#### Exercise input
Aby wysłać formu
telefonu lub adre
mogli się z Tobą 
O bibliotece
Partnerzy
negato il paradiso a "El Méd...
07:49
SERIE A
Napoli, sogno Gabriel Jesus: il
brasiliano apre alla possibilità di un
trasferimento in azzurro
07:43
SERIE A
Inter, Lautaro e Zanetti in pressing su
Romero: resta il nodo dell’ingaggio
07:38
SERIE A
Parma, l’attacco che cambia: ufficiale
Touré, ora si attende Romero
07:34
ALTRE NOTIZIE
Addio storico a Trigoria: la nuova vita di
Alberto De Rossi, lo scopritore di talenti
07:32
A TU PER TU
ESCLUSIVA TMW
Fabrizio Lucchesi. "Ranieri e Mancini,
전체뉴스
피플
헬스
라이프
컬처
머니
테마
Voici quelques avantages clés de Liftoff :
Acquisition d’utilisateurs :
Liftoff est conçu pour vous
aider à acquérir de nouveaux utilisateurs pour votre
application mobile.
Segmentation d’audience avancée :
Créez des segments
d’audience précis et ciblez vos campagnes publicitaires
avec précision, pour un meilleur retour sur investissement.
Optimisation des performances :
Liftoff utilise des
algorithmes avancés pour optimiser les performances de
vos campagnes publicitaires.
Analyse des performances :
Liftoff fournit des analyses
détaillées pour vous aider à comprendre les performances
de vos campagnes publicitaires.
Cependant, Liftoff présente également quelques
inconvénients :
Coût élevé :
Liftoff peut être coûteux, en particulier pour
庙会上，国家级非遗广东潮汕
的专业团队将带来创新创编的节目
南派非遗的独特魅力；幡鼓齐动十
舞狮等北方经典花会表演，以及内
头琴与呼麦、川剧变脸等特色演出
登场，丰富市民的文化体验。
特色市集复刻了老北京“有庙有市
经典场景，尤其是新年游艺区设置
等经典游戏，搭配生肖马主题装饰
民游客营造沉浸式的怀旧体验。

#### Task to carry out
Copy all of the data above line for line, keeping every character, language, and line break unchanged.

#### Exercise response
Aby wysłać formu
telefonu lub adre
mogli się z Tobą 
O bibliotece
Partnerzy
negato il paradiso a "El Méd...
07:49
SERIE A
Napoli, sogno Gabriel Jesus: il
brasiliano apre alla possibilità di un
trasferimento in azzurro
07:43
SERIE A
Inter, Lautaro e Zanetti in pressing su
Romero: resta il nodo dell’ingaggio
07:38
SERIE A
Parma, l’attacco che cambia: ufficiale
Touré, ora si attende Romero
07:34
ALTRE NOTIZIE
Addio storico a Trigoria: la nuova vita di
Alberto De Rossi, lo scopritore di talenti
07:32
A TU PER TU
ESCLUSIVA TMW
Fabrizio Lucchesi. "Ranieri e Mancini,
전체뉴스
피플
헬스
라이프
컬처
머니
테마
Voici quelques avantages clés de Liftoff :
Acquisition d’utilisateurs :
Liftoff est conçu pour vous
aider à acquérir de nouveaux utilisateurs pour votre
application mobile.
Segmentation d’audience avancée :
Créez des segments
d’audience précis et ciblez vos campagnes publicitaires
avec précision, pour un meilleur retour sur investissement.
Optimisation des performances :
Liftoff utilise des
algorithmes avancés pour optimiser les performances de
vos campagnes publicitaires.
Analyse des performances :
Liftoff fournit des analyses
détaillées pour vous aider à comprendre les performances
de vos campagnes publicitaires.
Cependant, Liftoff présente également quelques
inconvénients :
Coût élevé :
Liftoff peut être coûteux, en particulier pour
庙会上，国家级非遗广东潮汕
的专业团队将带来创新创编的节目
南派非遗的独特魅力；幡鼓齐动十
舞狮等北方经典花会表演，以及内
头琴与呼麦、川剧变脸等特色演出
登场，丰富市民的文化体验。
特色市集复刻了老北京“有庙有市
经典场景，尤其是新年游艺区设置
等经典游戏，搭配生肖马主题装饰
民游客营造沉浸式的怀旧体验。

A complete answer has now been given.